Андрей Иванович пошел вдоль колонн, следуя указываемому направлению. Скоро на пути ему встретилась одна из тех широких арок, которые обозначали вход в боковые отделения храма, находившиеся под прямым углом по обе стороны среднего зала. Представлялся вопрос, куда идти: вперед, направо, налево? Андрей Иванович перешел на другую сторону арки, но на медальоне колонны рука была обращена уже к нему навстречу. Он осмотрел другие стороны пьедестала этой колонны, но на них не было никаких медальонов. Тогда он перешел на другую сторону зала к арке, служившей входом в противоположное отделение храма, и здесь на пьедесталах обеих колонн, поддерживавших узорчатый свод арки, снова нашел те же руки, но теперь они указывали уже в глубину отделения. Андрей Иванович пошел по указываемому направлению. Он подвигался быстрыми шагами, механически считая колонны. Пройдя таким образом двадцать одну колонну, он увидел наконец в глубине полукруглой ниши, роскошно украшенной резными колоннами и арками, небольшую металлическую дверь чеканной работы с эмалью. Изображение, находившееся на этой двери, было уже хорошо знакомо Андрею Ивановичу: он видел его в первый раз на правом барельефе в портике лесного храма и здесь оно повторялось буквально. Точно так же на золотом высоком кресле, в виде трона, сидела молодая красавица, в такой же безжизненной позе, с запрокинутой головой, закрытыми глазами и бессильно опущенными руками, так же жрец, со своим сломанным жезлом, в немом отчаянии стоял пред нею на коленях, а вокруг этих двух главных фигур виднелась толпа плачущих женщин. Разница была только в том, что разноцветная эмаль с золотом, употребленная для этой работы, придавала ей вид изящной картины, писанной масляными красками.

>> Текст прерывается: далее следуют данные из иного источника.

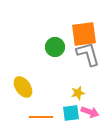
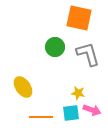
orange square: moved 5 px left, 16 px up; rotated 20 degrees clockwise
yellow star: rotated 24 degrees clockwise
pink arrow: moved 2 px right, 2 px up
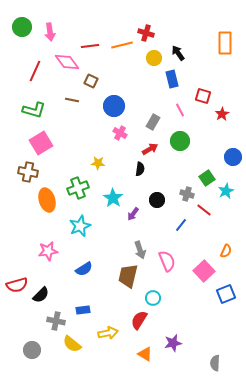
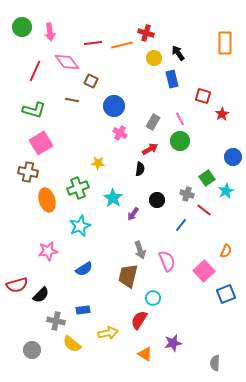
red line at (90, 46): moved 3 px right, 3 px up
pink line at (180, 110): moved 9 px down
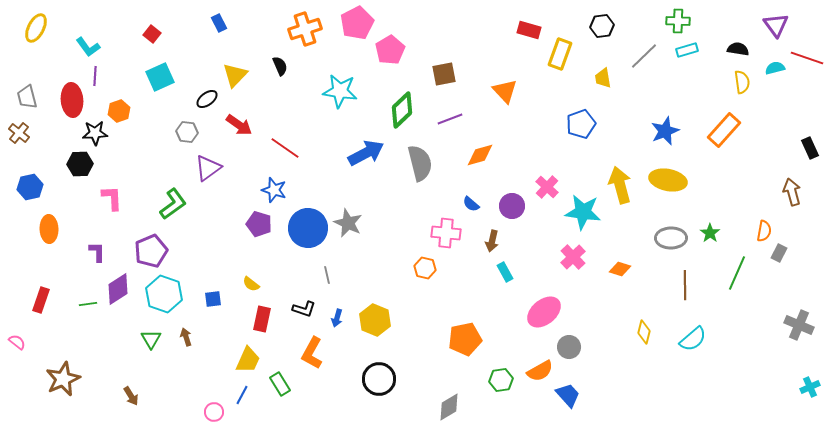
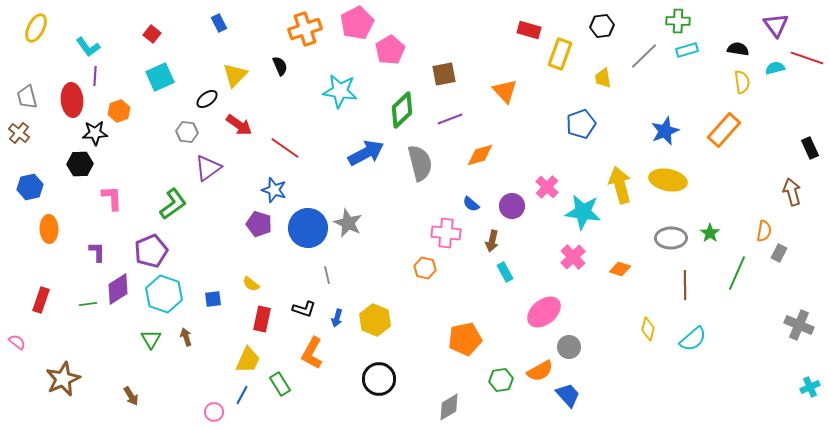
yellow diamond at (644, 332): moved 4 px right, 3 px up
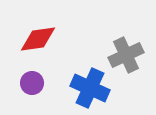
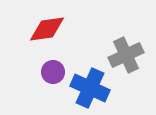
red diamond: moved 9 px right, 10 px up
purple circle: moved 21 px right, 11 px up
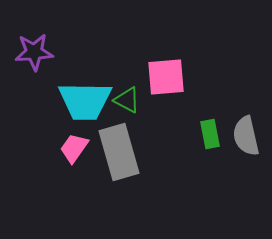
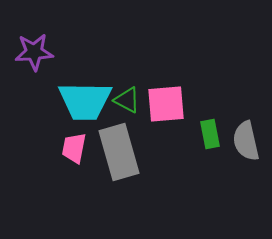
pink square: moved 27 px down
gray semicircle: moved 5 px down
pink trapezoid: rotated 24 degrees counterclockwise
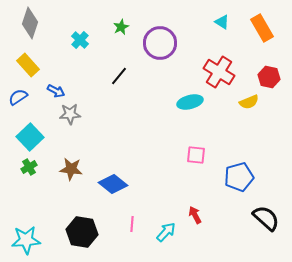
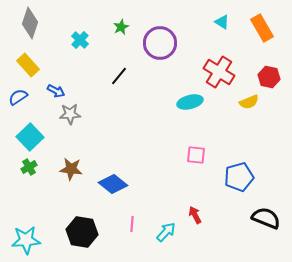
black semicircle: rotated 20 degrees counterclockwise
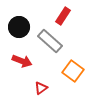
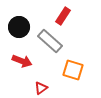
orange square: moved 1 px up; rotated 20 degrees counterclockwise
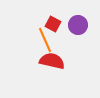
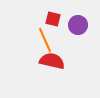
red square: moved 5 px up; rotated 14 degrees counterclockwise
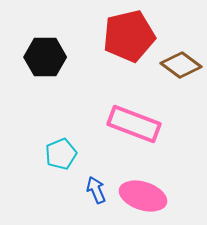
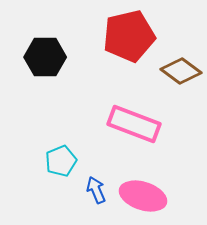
brown diamond: moved 6 px down
cyan pentagon: moved 7 px down
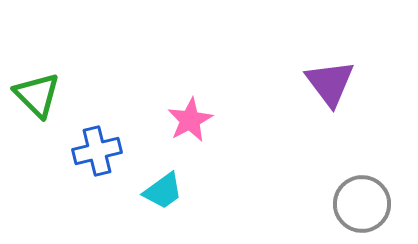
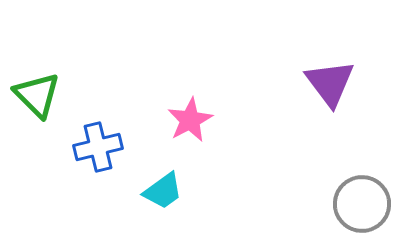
blue cross: moved 1 px right, 4 px up
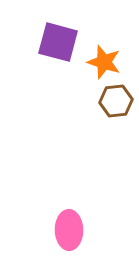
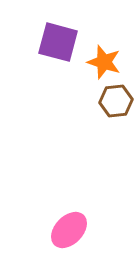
pink ellipse: rotated 45 degrees clockwise
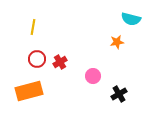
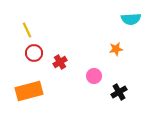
cyan semicircle: rotated 18 degrees counterclockwise
yellow line: moved 6 px left, 3 px down; rotated 35 degrees counterclockwise
orange star: moved 1 px left, 7 px down
red circle: moved 3 px left, 6 px up
pink circle: moved 1 px right
black cross: moved 2 px up
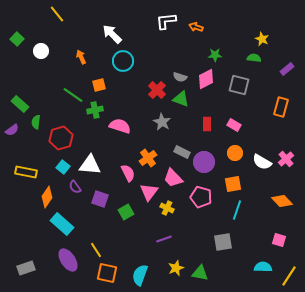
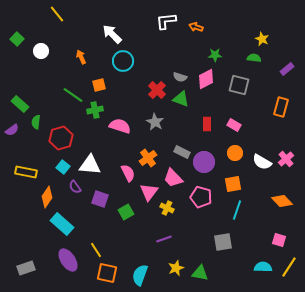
gray star at (162, 122): moved 7 px left
yellow line at (289, 276): moved 9 px up
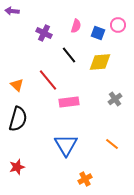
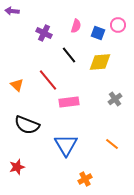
black semicircle: moved 9 px right, 6 px down; rotated 95 degrees clockwise
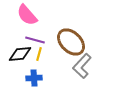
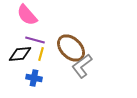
brown ellipse: moved 6 px down
yellow line: moved 2 px right
gray L-shape: rotated 10 degrees clockwise
blue cross: rotated 14 degrees clockwise
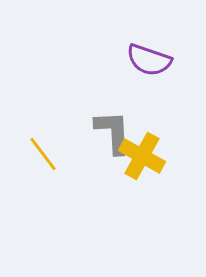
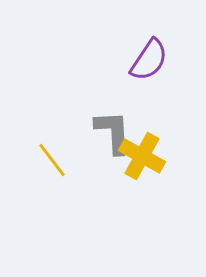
purple semicircle: rotated 75 degrees counterclockwise
yellow line: moved 9 px right, 6 px down
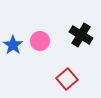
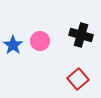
black cross: rotated 15 degrees counterclockwise
red square: moved 11 px right
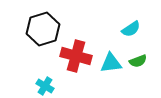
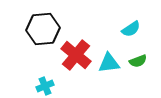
black hexagon: rotated 12 degrees clockwise
red cross: moved 1 px up; rotated 24 degrees clockwise
cyan triangle: moved 2 px left
cyan cross: rotated 36 degrees clockwise
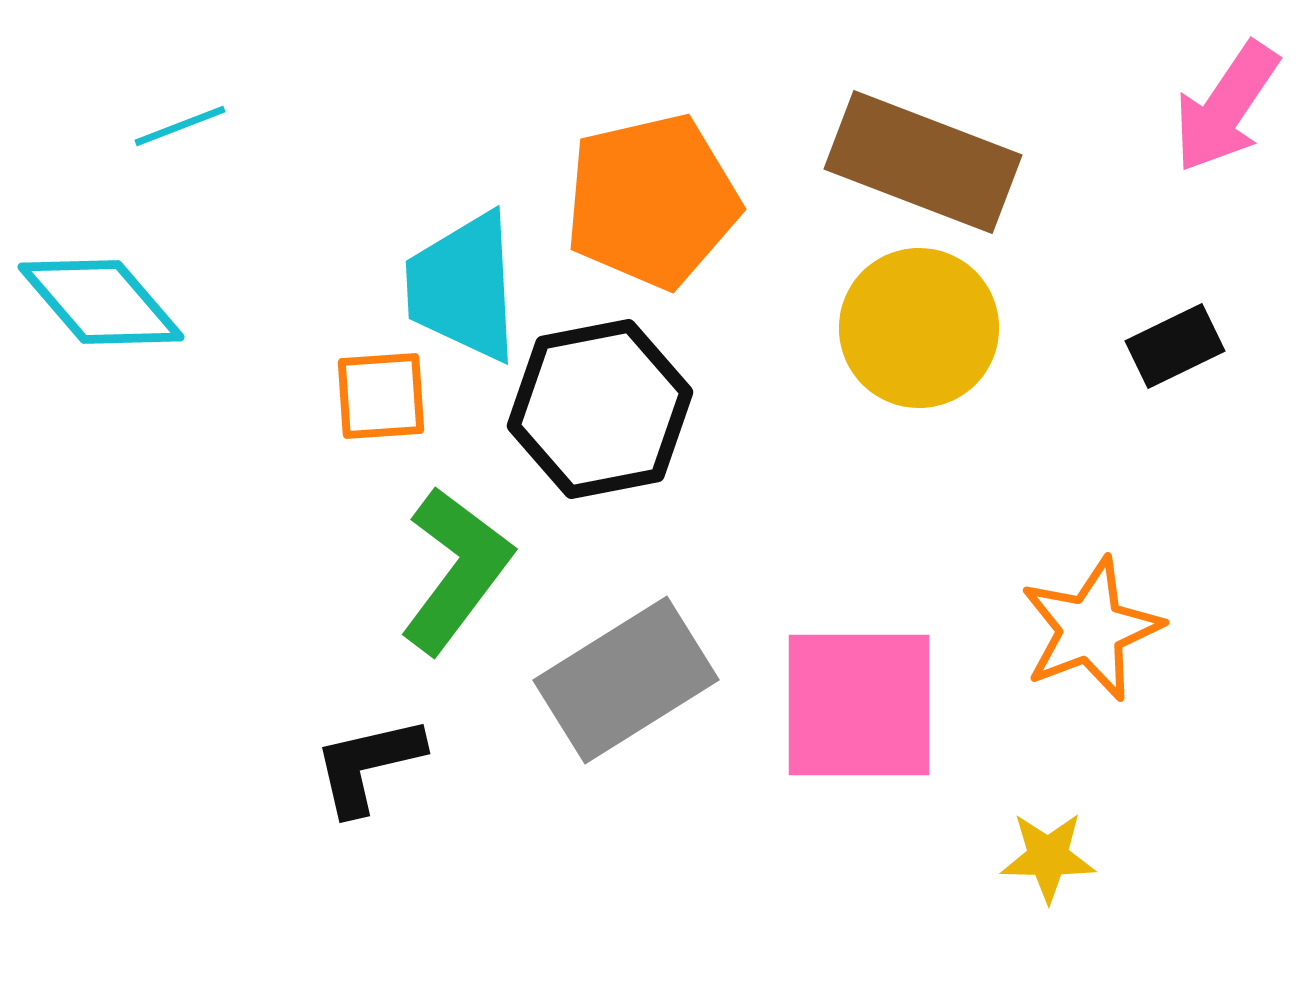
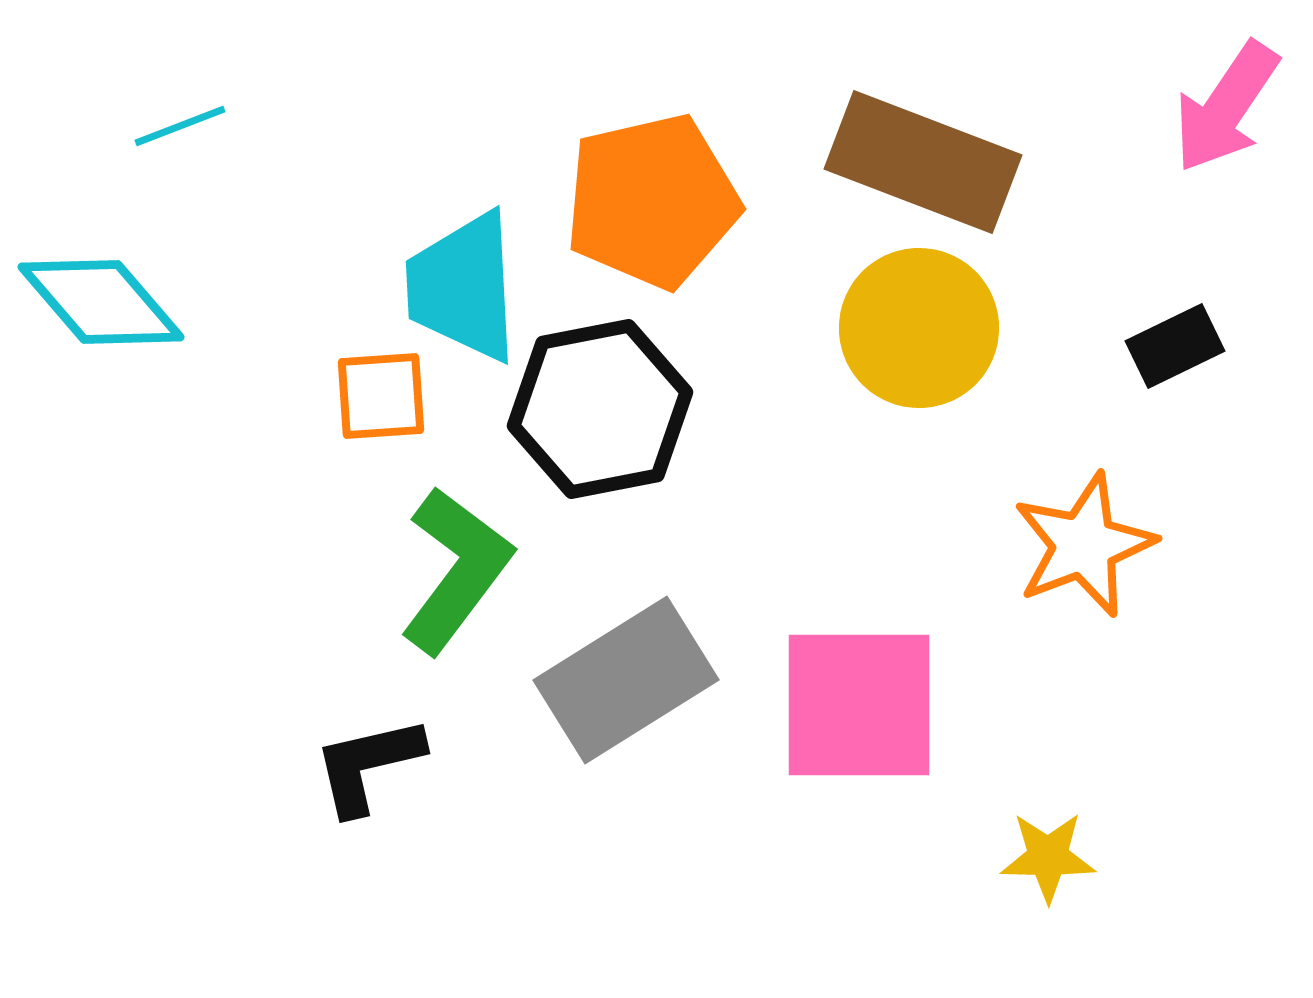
orange star: moved 7 px left, 84 px up
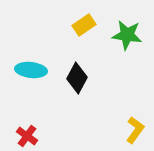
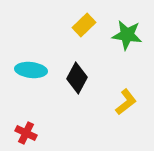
yellow rectangle: rotated 10 degrees counterclockwise
yellow L-shape: moved 9 px left, 28 px up; rotated 16 degrees clockwise
red cross: moved 1 px left, 3 px up; rotated 10 degrees counterclockwise
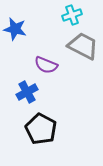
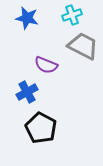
blue star: moved 12 px right, 11 px up
black pentagon: moved 1 px up
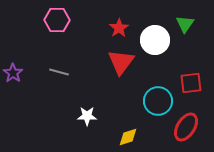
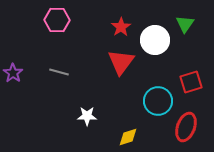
red star: moved 2 px right, 1 px up
red square: moved 1 px up; rotated 10 degrees counterclockwise
red ellipse: rotated 12 degrees counterclockwise
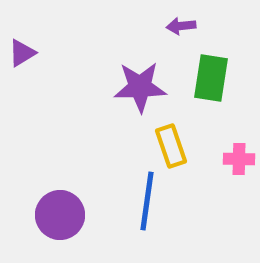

Но при этом бросалась в глаза особенно одна подробность: все фигуры на этой картине, кроме одного жреца, были представлены с золотистыми волосами, толстые, золотые косы сидящей девушки, рассыпавшись по ее плечам, свешивались до самого пола, цвет ее закрытых глаз, конечно, нельзя было определить, но у всех остальных женщин были голубые глаза… — Bionda chioma, occhio azzurro, e nero ciglio[9]
, как видно, искони веков были идеалом женской красоты. Данте, Петрарка, Бокаччио, Полициан, Ариост, Тасс и все поэты древнего и нового времени воспевали единогласно белокурые волосы, голубые глаза и черные брови своих красавиц…Прежде всего было очевидно, что это было белокурое племя, не имевшее в себе ничего семитического или восточного. Правда, у жреца борода и пряди волос, выбивавшиеся из-под остролистного венка на висках и затылке, были темны и курчавы, но он был один слишком на двадцать белокурых фигур.
Что же скрывается там, за дверью?
В рамке двери, богато украшенной чеканными узорами, Андрей Иванович скоро отыскал небольшую скобу. Поворачивая ее в разные стороны и нажимая то туда, то сюда, Андрей Иванович наконец попал на "секрет": пружина щелкнула, прозвенела, и дверь тихо отворилась.
Проникнутый священным трепетом, Андрей Иванович вошел в открытую дверь и остановился в безмолвном изумлении и восторге: перед ним, среди обширной, круглой залы, на золотом кресле, вроде трона, сидела та самая девственная красавица, богиня или царица острова, изображение которой он видел в первый раз в лесном храме и которое преследовало его здесь почти на каждом шагу, на каждой картине, на каждом барельефе… В нескольких шагах от этого возвышенного трона стояло что-то вроде гробницы, и на ней находилось изваяние, знакомое уже Андрею Ивановичу: это была статуя коленопреклоненного жреца с изломанным жезлом у ног… Но Андрей Иванович только мельком взглянул на эту гробницу и затем сосредоточил все свое внимание на прелестной фигуре царственной девы.